Constance Baker Motley ( born November 14, 1921 in New Haven, Connecticut; † September 27, 2005 in Manhattan, New York) was an American lawyer and first African-American judge in a U.S. federal court. Motley represented in their first years of Martin Luther King and played an important role in the civil conflicts of the black population in the 1960s. In its 55 -year legal career, she has contributed to almost every major civil action.

Constance Baker's parents had immigrated from the West Indies to the United States. It supplied as a student excellence, but could be a study at first not finance, so that they became active after graduation, first with the National Youth Administration, a New Deal agency. There philanthropist Clarence Blakelee fell on their intelligence and eloquence, and he took over the cost of their education. She first studied at Fisk University and later at New York University, where she earned a bachelor's degree in economics in 1943. She then moved to Columbia Law School, where she learned the later Supreme Court Justice, Thurgood Marshall, know. He gave her a job as a legal expert at the New York office of the National Association for the Advancement of Colored People for Legal and education matters.

After completing her law degree in 1946, she initially remained at the NAACP. In 1949 she married Joel Motley, a real estate broker. As part of their work for the NAACP in 1954 she wrote several briefs for the negotiations in the case of Brown v. Board of Education. Constance Motley came in 1964 launched a political career when she was elected to the Democratic Party in the Senate from New York, where she was employed until 1965. Subsequently, she succeeds by Edward R. Dudley as District President ( Borough President ) of Manhattan and remained in that post until 1966.

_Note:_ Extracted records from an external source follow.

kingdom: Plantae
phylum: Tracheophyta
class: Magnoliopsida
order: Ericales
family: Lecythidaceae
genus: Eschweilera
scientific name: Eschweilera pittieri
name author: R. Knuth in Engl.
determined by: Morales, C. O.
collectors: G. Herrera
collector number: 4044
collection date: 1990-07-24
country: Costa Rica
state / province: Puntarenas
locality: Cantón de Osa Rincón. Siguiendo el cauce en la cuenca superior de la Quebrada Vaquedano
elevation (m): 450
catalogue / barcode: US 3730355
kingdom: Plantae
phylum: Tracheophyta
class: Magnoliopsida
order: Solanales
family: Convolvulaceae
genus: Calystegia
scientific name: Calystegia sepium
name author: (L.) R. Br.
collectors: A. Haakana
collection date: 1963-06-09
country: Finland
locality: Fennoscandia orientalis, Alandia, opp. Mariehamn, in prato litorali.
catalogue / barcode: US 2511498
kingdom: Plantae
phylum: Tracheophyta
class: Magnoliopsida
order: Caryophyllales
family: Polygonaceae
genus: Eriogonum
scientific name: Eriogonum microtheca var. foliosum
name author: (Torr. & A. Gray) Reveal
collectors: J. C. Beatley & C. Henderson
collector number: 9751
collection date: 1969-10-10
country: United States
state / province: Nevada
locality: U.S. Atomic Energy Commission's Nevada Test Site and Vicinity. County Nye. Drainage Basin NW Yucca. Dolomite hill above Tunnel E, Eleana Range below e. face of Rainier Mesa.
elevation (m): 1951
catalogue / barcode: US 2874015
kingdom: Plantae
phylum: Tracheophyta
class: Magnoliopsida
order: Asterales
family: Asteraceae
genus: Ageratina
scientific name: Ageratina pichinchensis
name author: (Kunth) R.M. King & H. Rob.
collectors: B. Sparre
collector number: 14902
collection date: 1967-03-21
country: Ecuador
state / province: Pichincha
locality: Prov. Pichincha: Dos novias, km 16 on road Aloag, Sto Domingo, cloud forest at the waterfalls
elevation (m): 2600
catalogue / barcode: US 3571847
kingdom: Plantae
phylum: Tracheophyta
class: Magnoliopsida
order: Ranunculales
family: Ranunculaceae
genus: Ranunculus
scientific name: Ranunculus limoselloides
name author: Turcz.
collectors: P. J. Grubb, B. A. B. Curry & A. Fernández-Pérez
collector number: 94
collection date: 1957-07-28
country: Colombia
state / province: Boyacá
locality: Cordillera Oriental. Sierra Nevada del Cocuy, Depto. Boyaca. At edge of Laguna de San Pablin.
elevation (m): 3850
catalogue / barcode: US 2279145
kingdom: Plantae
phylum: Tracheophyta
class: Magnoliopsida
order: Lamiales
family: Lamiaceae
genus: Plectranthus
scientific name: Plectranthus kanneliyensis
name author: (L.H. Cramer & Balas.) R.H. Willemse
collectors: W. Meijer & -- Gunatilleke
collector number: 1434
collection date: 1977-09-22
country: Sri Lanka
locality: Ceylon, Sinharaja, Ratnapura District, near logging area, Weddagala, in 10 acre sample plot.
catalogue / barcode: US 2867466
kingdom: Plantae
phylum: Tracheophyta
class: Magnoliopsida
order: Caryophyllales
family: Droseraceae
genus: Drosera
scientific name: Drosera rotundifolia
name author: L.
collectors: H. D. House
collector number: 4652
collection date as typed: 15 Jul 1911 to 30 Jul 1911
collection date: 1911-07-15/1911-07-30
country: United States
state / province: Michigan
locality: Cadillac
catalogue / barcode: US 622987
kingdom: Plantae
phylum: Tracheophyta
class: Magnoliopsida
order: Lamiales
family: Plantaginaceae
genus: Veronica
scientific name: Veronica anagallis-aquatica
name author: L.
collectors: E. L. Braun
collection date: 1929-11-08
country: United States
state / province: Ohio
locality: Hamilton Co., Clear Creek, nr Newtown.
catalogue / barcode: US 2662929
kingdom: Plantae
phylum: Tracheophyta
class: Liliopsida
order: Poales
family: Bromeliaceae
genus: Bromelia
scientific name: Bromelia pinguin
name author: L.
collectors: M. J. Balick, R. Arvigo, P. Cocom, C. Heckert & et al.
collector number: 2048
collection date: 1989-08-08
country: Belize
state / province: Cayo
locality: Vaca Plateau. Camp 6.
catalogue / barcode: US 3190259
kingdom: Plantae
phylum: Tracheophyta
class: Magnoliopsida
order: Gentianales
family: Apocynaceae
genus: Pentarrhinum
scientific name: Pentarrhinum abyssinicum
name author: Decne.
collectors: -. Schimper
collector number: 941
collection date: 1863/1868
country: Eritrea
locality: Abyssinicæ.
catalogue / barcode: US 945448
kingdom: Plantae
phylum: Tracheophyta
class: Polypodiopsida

On January 26, 1966, appointed as successor to Archie Owen Dawson as a judge at the Federal District Court for the Southern District of New York, Constance Motley by President Lyndon B. Johnson. After confirmation by the U.S. Senate she took office on 30 August of the same year. From 1982, she served as Chairman (Chief Judge ) of the Court. On September 30, 1986 Constance Motley joined the senior status.